= Directions for this task =
Only some lines are wanted. Transcribe, exactly, the lines below from the line with "your device as" up to and including the line with "Beside the management".

= Data excerpts =
—————
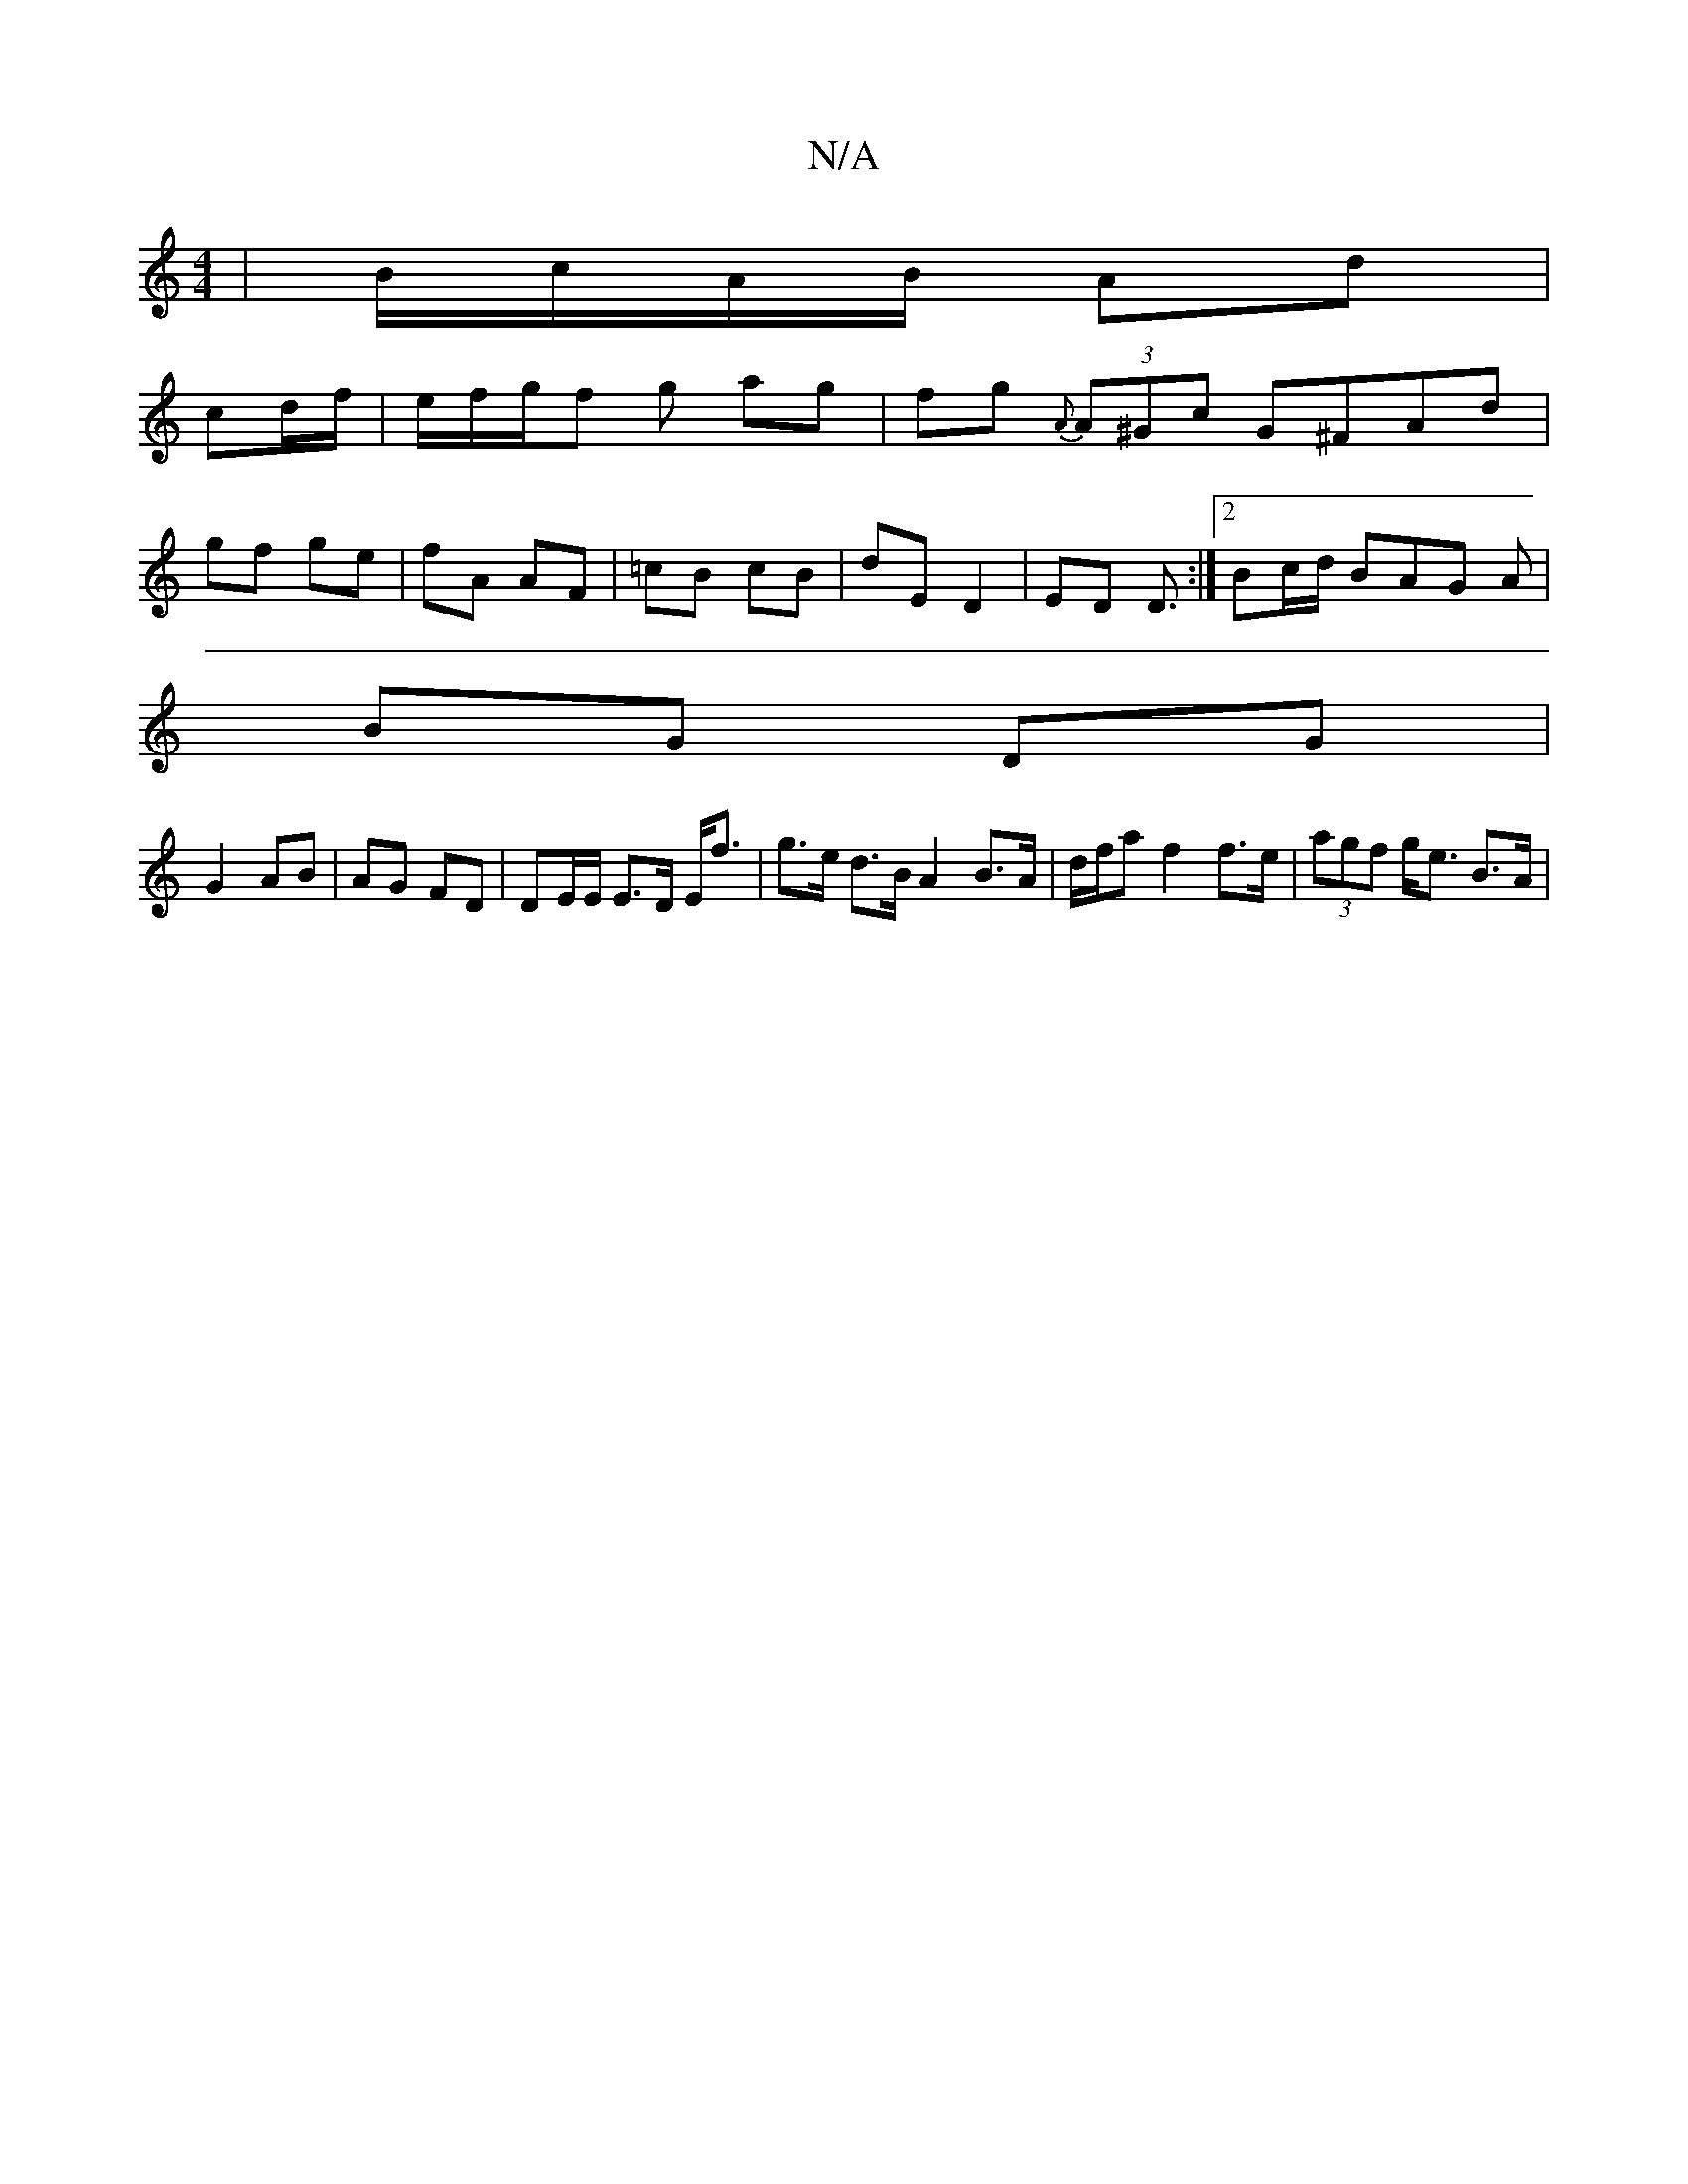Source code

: X:1
T:N/A
M:4/4
R:N/A
K:Cmajor
|B/c/A/B/ Ad| 
cd/f/|e/f/g/f g ag | fg {A}(3A^Gc G^FAd|
gf ge | fA AF | =cB cB | dE D2 | ED D3/ :|[2 Bc/d/ BAG A|
BG DG|
G2 AB | AG FD | DE/E/ E>D E<f | g>e d>B A2 B>A | d/f/a f2 f>e | (3agf g<e B>A|
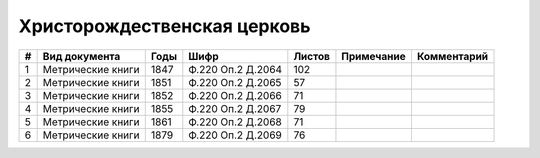
.. Church datasheet RST template
.. Autogenerated by cfp-sphinx.py

.. index:: Христорождественская церковь

Христорождественская церковь
============================

.. list-table::
   :header-rows: 1

   * - #
     - Вид документа
     - Годы
     - Шифр
     - Листов
     - Примечание
     - Комментарий

   * - 1
     - Метрические книги
     - 1847
     - Ф.220 Оп.2 Д.2064
     - 102
     - 
     - 
   * - 2
     - Метрические книги
     - 1851
     - Ф.220 Оп.2 Д.2065
     - 57
     - 
     - 
   * - 3
     - Метрические книги
     - 1852
     - Ф.220 Оп.2 Д.2066
     - 71
     - 
     - 
   * - 4
     - Метрические книги
     - 1855
     - Ф.220 Оп.2 Д.2067
     - 79
     - 
     - 
   * - 5
     - Метрические книги
     - 1861
     - Ф.220 Оп.2 Д.2068
     - 71
     - 
     - 
   * - 6
     - Метрические книги
     - 1879
     - Ф.220 Оп.2 Д.2069
     - 76
     - 
     - 


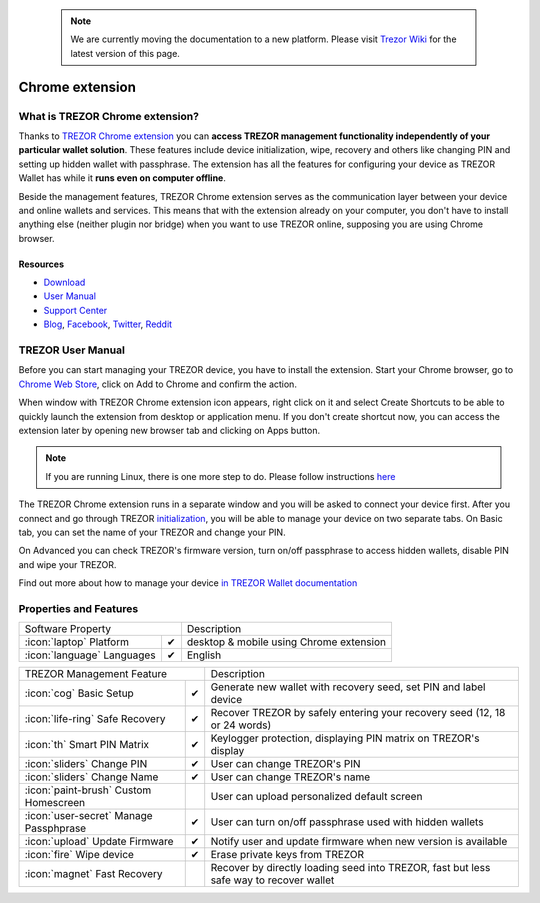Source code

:  .. note:: We are currently moving the documentation to a new platform. Please visit `Trezor Wiki <https://wiki.trezor.io/Apps:Chrome_Extension>`_ for the latest version of this page.

Chrome extension
================

What is TREZOR Chrome extension?
--------------------------------

Thanks to `TREZOR Chrome extension <https://chrome.google.com/webstore/detail/trezor-chrome-extension/jcjjhjgimijdkoamemaghajlhegmoclj>`_
you can **access TREZOR management functionality independently of your particular wallet solution**. These features include device initialization,
wipe, recovery and others like changing PIN and setting up hidden wallet with passphrase. The extension has all the features for configuring
your device as TREZOR Wallet has while it **runs even on computer offline**.

Beside the management features, TREZOR Chrome extension serves as the communication layer between your device and online wallets and services.
This means that with the extension already on your computer, you don't have to install anything else (neither plugin nor bridge) when you want to use TREZOR online,
supposing you are using Chrome browser.

Resources
^^^^^^^^^

- `Download <https://chrome.google.com/webstore/detail/trezor-chrome-extension/jcjjhjgimijdkoamemaghajlhegmoclj>`_
- `User Manual <../trezor-user/settingup.html>`_
- `Support Center <https://trezor.io/support>`_
- `Blog <https://blog.trezor.io>`_, `Facebook <https://www.facebook.com/BitcoinTrezor>`_, `Twitter <https://twitter.com/trezor>`_, `Reddit <https://www.reddit.com/r/TREZOR/>`_

TREZOR User Manual
------------------

Before you can start managing your TREZOR device, you have to install the extension. Start your Chrome browser, go to
`Chrome Web Store <https://chrome.google.com/webstore/detail/trezor-chrome-extension/jcjjhjgimijdkoamemaghajlhegmoclj>`_,
click on Add to Chrome and confirm the action.

.. image:: images/extension00.png

When window with TREZOR Chrome extension icon appears, right click on it and select Create Shortcuts to be able to quickly launch
the extension from desktop or application menu. If you don't create shortcut now, you can access the extension later by
opening new browser tab and clicking on Apps button.

.. note:: If you are running Linux, there is one more step to do. Please follow instructions `here <../trezor-user/settingupchromeonlinux.html>`_

The TREZOR Chrome extension runs in a separate window and you will be asked to connect your device first. After you connect and go through TREZOR `initialization <../trezor-user/settingup.html>`_, you will be able to manage your device on two separate tabs.
On Basic tab, you can set the name of your TREZOR and change your PIN.

.. image:: images/extension02.png

On Advanced you can check TREZOR's firmware version, turn on/off passphrase to access hidden wallets, disable PIN and wipe your TREZOR.

.. image:: images/extension03.png

Find out more about how to manage your device `in TREZOR Wallet documentation <../trezor-user/index.html>`_

Properties and Features
-----------------------


=================================================== =================== ===========================================================================================================
Software Property                                                       Description
----------------------------------------------------------------------- -----------------------------------------------------------------------------------------------------------
:icon:`laptop` Platform                             ✔                   desktop & mobile using Chrome extension
:icon:`language` Languages                          ✔                   English
=================================================== =================== ===========================================================================================================

=================================================== =================== ===========================================================================================================
TREZOR Management Feature                                               Description
----------------------------------------------------------------------- -----------------------------------------------------------------------------------------------------------
:icon:`cog` Basic Setup                             ✔                   Generate new wallet with recovery seed, set PIN and label device
:icon:`life-ring` Safe Recovery                     ✔                   Recover TREZOR by safely entering your recovery seed (12, 18 or 24 words)
:icon:`th`   Smart PIN Matrix                       ✔                   Keylogger protection, displaying PIN matrix on TREZOR's display
:icon:`sliders` Change PIN                          ✔                   User can change TREZOR's PIN
:icon:`sliders` Change Name                         ✔                   User can change TREZOR's name
:icon:`paint-brush` Custom Homescreen                                   User can upload personalized default screen
:icon:`user-secret` Manage Passphprase              ✔                   User can turn on/off passphrase used with hidden wallets
:icon:`upload`  Update Firmware                     ✔                   Notify user and update firmware when new version is available
:icon:`fire` Wipe device                            ✔                   Erase private keys from TREZOR
:icon:`magnet` Fast Recovery                                            Recover by directly loading seed into TREZOR, fast but less safe way to recover wallet
=================================================== =================== ===========================================================================================================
—————
= Solution to the problem =
your device as TREZOR Wallet has while it **runs even on computer offline**.

Beside the management features, TREZOR Chrome extension serves as the communication layer between your device and online wallets and services.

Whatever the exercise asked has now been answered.